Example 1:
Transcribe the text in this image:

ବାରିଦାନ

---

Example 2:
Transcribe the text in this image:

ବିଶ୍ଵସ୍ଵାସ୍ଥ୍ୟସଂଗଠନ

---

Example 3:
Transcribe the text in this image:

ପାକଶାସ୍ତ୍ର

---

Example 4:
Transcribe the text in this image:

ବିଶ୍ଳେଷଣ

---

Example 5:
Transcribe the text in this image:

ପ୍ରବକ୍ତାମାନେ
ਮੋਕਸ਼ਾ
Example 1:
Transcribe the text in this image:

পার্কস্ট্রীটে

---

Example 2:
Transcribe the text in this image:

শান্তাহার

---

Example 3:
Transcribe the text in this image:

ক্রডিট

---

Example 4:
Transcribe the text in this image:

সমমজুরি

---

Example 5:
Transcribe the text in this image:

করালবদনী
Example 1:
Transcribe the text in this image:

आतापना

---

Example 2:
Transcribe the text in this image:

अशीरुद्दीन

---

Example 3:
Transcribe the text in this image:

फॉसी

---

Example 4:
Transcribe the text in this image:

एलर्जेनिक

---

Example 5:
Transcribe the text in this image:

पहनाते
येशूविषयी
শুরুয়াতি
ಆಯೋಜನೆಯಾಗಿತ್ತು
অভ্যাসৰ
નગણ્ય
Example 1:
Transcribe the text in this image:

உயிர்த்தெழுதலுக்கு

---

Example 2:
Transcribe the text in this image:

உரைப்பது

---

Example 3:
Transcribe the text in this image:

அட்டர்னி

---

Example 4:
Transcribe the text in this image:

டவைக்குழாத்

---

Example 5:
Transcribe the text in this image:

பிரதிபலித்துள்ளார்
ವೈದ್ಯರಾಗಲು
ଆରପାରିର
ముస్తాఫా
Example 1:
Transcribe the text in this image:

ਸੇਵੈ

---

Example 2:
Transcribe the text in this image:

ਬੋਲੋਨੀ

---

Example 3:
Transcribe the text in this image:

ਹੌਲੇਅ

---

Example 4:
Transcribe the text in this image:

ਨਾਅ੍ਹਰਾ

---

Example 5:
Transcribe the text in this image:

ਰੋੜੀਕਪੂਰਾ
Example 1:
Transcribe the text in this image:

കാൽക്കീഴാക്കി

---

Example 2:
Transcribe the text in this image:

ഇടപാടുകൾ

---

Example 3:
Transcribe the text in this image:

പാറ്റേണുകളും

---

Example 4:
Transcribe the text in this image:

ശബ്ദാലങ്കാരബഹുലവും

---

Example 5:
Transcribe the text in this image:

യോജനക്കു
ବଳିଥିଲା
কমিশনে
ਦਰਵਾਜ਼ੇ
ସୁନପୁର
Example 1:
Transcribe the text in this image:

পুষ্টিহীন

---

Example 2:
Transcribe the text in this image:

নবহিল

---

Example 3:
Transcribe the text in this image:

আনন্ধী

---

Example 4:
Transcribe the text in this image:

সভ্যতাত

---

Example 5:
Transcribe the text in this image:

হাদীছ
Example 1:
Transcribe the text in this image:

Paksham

_TASK DIRECTIONS_.
Exactly as they appear above, write out all of the lines.

_ANSWER TO THIS EXERCISE_.
Example 1:
Transcribe the text in this image:

ବାରିଦାନ

---

Example 2:
Transcribe the text in this image:

ବିଶ୍ଵସ୍ଵାସ୍ଥ୍ୟସଂଗଠନ

---

Example 3:
Transcribe the text in this image:

ପାକଶାସ୍ତ୍ର

---

Example 4:
Transcribe the text in this image:

ବିଶ୍ଳେଷଣ

---

Example 5:
Transcribe the text in this image:

ପ୍ରବକ୍ତାମାନେ
ਮੋਕਸ਼ਾ
Example 1:
Transcribe the text in this image:

পার্কস্ট্রীটে

---

Example 2:
Transcribe the text in this image:

শান্তাহার

---

Example 3:
Transcribe the text in this image:

ক্রডিট

---

Example 4:
Transcribe the text in this image:

সমমজুরি

---

Example 5:
Transcribe the text in this image:

করালবদনী
Example 1:
Transcribe the text in this image:

आतापना

---

Example 2:
Transcribe the text in this image:

अशीरुद्दीन

---

Example 3:
Transcribe the text in this image:

फॉसी

---

Example 4:
Transcribe the text in this image:

एलर्जेनिक

---

Example 5:
Transcribe the text in this image:

पहनाते
येशूविषयी
শুরুয়াতি
ಆಯೋಜನೆಯಾಗಿತ್ತು
অভ্যাসৰ
નગણ્ય
Example 1:
Transcribe the text in this image:

உயிர்த்தெழுதலுக்கு

---

Example 2:
Transcribe the text in this image:

உரைப்பது

---

Example 3:
Transcribe the text in this image:

அட்டர்னி

---

Example 4:
Transcribe the text in this image:

டவைக்குழாத்

---

Example 5:
Transcribe the text in this image:

பிரதிபலித்துள்ளார்
ವೈದ್ಯರಾಗಲು
ଆରପାରିର
ముస్తాఫా
Example 1:
Transcribe the text in this image:

ਸੇਵੈ

---

Example 2:
Transcribe the text in this image:

ਬੋਲੋਨੀ

---

Example 3:
Transcribe the text in this image:

ਹੌਲੇਅ

---

Example 4:
Transcribe the text in this image:

ਨਾਅ੍ਹਰਾ

---

Example 5:
Transcribe the text in this image:

ਰੋੜੀਕਪੂਰਾ
Example 1:
Transcribe the text in this image:

കാൽക്കീഴാക്കി

---

Example 2:
Transcribe the text in this image:

ഇടപാടുകൾ

---

Example 3:
Transcribe the text in this image:

പാറ്റേണുകളും

---

Example 4:
Transcribe the text in this image:

ശബ്ദാലങ്കാരബഹുലവും

---

Example 5:
Transcribe the text in this image:

യോജനക്കു
ବଳିଥିଲା
কমিশনে
ਦਰਵਾਜ਼ੇ
ସୁନପୁର
Example 1:
Transcribe the text in this image:

পুষ্টিহীন

---

Example 2:
Transcribe the text in this image:

নবহিল

---

Example 3:
Transcribe the text in this image:

আনন্ধী

---

Example 4:
Transcribe the text in this image:

সভ্যতাত

---

Example 5:
Transcribe the text in this image:

হাদীছ
Example 1:
Transcribe the text in this image:

Paksham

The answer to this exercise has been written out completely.